The very first inkling of this covenant promise if found, unexpectedly, in God’s curse upon the serpent. The serpent drew Adam and Eve away from God and led them to doubt God and sin against Him. God spoke in this way to the snake when He came in judgment against the serpent, the woman, and the man, “I will put enmity between you and the woman, and between your offspring and her offspring; he shall bruise your head, and you shall bruise his heel.” (Gen. 3:15 ESV) This passage is often called the protoevangelium. This word is made from two words: 1) “proto” meaning “first”; and 2) “evangelium” meaning gospel. This passage is referred to as the protoevangelium because in it we find the first promise that one of Eve’s descendants would come to climactically crush the head of the serpent. But the promise of God was not simply a simple declaration: God made another covenant.

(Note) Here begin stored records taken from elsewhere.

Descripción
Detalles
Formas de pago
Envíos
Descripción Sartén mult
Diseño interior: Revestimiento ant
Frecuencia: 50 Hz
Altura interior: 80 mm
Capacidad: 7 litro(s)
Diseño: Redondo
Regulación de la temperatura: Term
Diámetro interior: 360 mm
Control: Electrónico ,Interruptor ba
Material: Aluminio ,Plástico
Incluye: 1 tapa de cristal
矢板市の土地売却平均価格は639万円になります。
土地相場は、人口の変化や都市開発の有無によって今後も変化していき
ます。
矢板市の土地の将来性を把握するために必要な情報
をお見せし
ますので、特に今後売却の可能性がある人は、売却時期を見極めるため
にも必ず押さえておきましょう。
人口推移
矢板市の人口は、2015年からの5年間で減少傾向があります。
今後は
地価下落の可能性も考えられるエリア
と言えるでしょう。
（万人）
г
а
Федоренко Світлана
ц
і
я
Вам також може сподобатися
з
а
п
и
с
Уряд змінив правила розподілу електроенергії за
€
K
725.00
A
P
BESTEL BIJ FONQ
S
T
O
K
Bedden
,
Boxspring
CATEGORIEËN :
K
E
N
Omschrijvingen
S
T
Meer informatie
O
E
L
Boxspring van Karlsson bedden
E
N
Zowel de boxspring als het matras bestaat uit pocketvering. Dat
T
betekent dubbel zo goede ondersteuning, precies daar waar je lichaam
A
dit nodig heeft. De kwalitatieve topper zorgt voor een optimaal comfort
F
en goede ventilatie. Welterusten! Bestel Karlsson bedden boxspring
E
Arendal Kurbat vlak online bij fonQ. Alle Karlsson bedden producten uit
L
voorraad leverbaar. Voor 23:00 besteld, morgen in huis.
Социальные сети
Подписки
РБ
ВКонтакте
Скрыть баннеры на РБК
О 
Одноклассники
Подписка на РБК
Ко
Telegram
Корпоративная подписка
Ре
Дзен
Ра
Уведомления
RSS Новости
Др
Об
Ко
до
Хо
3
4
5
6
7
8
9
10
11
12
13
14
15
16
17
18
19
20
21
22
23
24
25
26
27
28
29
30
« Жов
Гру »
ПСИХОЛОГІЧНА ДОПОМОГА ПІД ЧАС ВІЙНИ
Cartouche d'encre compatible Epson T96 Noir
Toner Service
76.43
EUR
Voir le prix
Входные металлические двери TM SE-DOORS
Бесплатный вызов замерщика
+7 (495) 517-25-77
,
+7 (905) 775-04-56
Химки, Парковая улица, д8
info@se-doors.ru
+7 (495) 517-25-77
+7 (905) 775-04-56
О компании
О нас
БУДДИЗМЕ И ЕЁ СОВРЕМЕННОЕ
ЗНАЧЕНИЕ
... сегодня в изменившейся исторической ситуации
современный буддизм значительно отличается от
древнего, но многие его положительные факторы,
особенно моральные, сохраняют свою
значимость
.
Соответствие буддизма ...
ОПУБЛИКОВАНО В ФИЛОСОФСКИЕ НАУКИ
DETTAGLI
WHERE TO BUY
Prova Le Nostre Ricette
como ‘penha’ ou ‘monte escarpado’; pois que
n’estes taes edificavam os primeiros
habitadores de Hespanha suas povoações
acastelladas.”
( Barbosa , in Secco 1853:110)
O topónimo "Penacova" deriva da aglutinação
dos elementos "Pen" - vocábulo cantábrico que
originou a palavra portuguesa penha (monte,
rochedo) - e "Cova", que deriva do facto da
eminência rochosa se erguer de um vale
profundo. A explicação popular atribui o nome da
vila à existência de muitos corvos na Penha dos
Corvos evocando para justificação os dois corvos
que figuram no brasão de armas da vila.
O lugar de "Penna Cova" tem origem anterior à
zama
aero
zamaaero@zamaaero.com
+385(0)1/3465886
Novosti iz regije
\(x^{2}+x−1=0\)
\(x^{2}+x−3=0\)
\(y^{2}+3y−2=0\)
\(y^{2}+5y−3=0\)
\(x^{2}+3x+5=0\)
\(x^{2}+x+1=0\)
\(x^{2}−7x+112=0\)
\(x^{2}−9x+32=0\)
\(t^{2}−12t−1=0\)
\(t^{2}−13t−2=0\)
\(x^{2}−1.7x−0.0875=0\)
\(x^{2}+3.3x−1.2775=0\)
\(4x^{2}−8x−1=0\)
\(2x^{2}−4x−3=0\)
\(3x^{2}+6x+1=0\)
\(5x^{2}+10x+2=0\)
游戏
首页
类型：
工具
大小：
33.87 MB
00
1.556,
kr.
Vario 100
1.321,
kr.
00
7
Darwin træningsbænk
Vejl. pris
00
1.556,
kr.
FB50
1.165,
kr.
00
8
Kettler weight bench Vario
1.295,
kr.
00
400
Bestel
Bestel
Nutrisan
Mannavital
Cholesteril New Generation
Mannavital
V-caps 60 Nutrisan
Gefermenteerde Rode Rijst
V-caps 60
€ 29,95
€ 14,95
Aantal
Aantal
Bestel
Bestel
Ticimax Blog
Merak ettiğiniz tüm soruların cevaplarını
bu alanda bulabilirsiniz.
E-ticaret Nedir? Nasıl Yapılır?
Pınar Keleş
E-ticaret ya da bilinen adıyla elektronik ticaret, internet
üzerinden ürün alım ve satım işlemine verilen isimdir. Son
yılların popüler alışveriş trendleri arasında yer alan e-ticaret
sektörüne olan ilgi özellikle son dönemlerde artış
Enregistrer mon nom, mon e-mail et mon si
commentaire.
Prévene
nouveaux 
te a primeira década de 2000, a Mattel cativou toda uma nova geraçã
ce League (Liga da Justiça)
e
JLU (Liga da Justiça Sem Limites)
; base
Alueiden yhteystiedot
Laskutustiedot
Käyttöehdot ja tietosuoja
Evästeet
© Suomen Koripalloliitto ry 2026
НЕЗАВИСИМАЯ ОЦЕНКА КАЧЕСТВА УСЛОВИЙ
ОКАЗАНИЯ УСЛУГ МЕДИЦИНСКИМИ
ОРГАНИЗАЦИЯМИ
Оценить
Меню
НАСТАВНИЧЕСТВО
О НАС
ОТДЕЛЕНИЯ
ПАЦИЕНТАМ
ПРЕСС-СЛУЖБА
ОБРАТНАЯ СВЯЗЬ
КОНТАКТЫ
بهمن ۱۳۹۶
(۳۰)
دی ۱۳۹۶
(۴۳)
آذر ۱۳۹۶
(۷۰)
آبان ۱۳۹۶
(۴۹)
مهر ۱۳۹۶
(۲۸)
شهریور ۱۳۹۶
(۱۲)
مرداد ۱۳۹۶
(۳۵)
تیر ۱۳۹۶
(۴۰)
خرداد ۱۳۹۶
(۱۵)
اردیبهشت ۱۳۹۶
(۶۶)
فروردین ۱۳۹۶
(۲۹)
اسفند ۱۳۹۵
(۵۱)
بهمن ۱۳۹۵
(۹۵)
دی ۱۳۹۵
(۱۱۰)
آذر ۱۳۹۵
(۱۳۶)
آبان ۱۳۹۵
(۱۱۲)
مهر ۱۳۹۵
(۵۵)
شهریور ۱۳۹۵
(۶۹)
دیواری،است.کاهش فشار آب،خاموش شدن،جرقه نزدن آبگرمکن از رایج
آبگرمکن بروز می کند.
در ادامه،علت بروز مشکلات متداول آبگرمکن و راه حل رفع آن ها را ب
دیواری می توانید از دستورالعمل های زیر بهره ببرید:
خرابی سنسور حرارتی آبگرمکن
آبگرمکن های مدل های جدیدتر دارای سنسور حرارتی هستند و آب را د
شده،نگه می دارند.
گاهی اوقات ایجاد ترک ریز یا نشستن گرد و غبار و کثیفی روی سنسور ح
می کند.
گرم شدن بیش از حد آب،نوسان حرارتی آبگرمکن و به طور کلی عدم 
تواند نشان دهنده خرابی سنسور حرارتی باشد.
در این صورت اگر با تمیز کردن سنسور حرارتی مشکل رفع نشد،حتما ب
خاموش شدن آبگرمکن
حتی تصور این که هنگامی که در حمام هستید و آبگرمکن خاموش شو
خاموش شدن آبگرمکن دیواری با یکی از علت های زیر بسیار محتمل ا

We learn so much about God’s character through His works. The Westminster Confession of Faith helps us understand better this Covenant of Grace: “Since man, by his fall, made himself incapable of life by that covenant [of works], the Lord was then pleased to make a second covenant, commonly called the covenant of grace. In it God freely offers life and salvation by Jesus Christ to sinners, requiring of them faith in him, that they may be saved, and promising to give his Holy Spirit to all those who are ordained to eternal life, to make them willing and able to believe.” (WCF 7.3, modern version)
God should have destroyed humanity because of their sin. Instead, He promised that He would send His Son, the Lord Jesus Christ, to be destroyed for humanity. This was symbolized in the following promises: the promise to the serpent, the promise of children to Eve, in Adam’s naming Eve “the mother of all living,” and lastly in God shedding the blood of a creature to cover Adam and Eve’s nakedness (cf. Gen. 3:21) This final act was a foreshadow to show that their sin could only ever be covered by the broken body and shed blood of another. It was the beginning of a future hope that would find its destination in Christ.

The great reminder to us in the Covenant of Grace is that God’s plan of salvation is not a last-minute afterthought. Instead, it is the flowering of God’s eternal promise to send His Son as the Last Adam to accomplish everything the first Adam failed to do (Romans 5:12-21). We are comforted that our weaknesses and failures are not barriers too great for our God to overcome. By the Covenant of Grace, we are reminded that every set back and sin committed by mankind was in some mysterious way part of God’s plan for our salvation. The Covenant of Grace is a testimony that God’s plan of redemption began as a seed in the Garden of Eden with the protoevangelium but slowly grew with the covenant with Abraham, and the covenant with Moses, the covenant with David, and climactically with the New Covenant in Jesus Christ.